### [Stored data records]
== Segment start ==

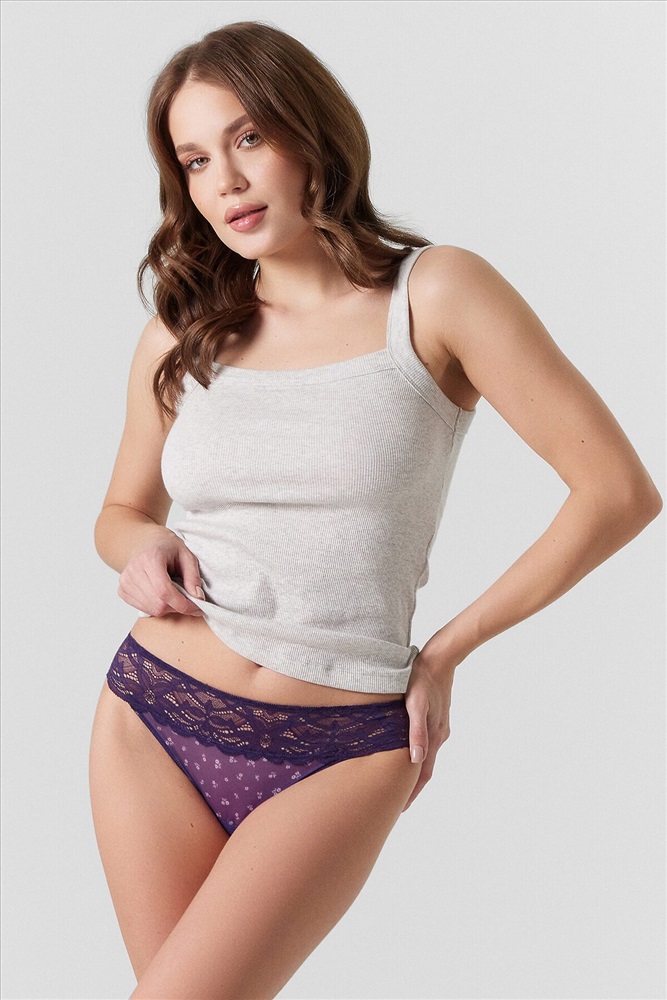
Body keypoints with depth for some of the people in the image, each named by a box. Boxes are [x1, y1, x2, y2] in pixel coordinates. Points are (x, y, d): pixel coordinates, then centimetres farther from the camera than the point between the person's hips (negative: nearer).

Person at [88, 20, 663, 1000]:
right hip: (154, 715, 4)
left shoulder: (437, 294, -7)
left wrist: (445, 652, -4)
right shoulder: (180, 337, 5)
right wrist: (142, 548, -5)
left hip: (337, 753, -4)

== Segment end ==
== Segment start ==

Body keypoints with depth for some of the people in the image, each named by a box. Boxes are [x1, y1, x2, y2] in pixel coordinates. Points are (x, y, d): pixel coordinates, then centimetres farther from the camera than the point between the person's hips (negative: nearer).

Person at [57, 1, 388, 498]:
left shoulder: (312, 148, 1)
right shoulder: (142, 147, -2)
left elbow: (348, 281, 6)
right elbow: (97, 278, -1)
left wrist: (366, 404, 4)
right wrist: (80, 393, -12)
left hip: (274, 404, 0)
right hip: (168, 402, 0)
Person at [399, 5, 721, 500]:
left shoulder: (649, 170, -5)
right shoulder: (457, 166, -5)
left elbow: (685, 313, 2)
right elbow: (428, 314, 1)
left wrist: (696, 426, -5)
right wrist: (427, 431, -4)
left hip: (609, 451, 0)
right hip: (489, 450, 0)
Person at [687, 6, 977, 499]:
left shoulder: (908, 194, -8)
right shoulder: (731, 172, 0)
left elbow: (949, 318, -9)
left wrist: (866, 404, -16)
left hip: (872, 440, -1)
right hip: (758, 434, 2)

== Segment end ==
== Segment start ==

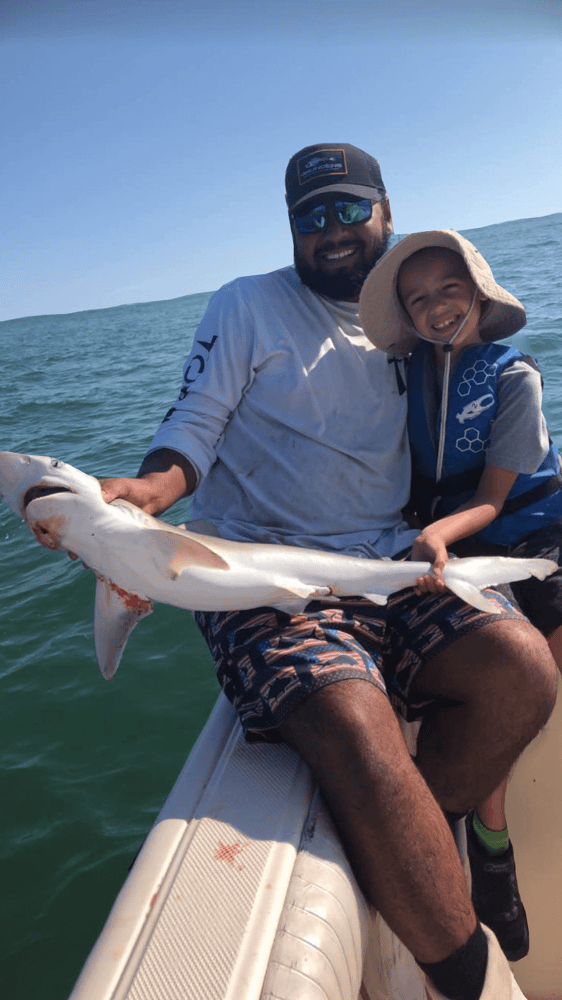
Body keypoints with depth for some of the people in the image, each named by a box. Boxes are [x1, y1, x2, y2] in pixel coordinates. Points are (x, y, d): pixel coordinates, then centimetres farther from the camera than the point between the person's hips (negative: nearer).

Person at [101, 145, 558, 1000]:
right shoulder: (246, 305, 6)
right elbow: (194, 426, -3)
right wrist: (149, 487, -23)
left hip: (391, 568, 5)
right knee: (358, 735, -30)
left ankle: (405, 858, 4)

== Segment end ==

### [Task description]
Reproduce the records verbatim, starting at the line containing "left shoulder: (437, 294, -7)" and ending at the line containing "left hip: (337, 753, -4)", including both of those lines.

### [Your response]
left shoulder: (437, 294, -7)
left wrist: (445, 652, -4)
right shoulder: (180, 337, 5)
right wrist: (142, 548, -5)
left hip: (337, 753, -4)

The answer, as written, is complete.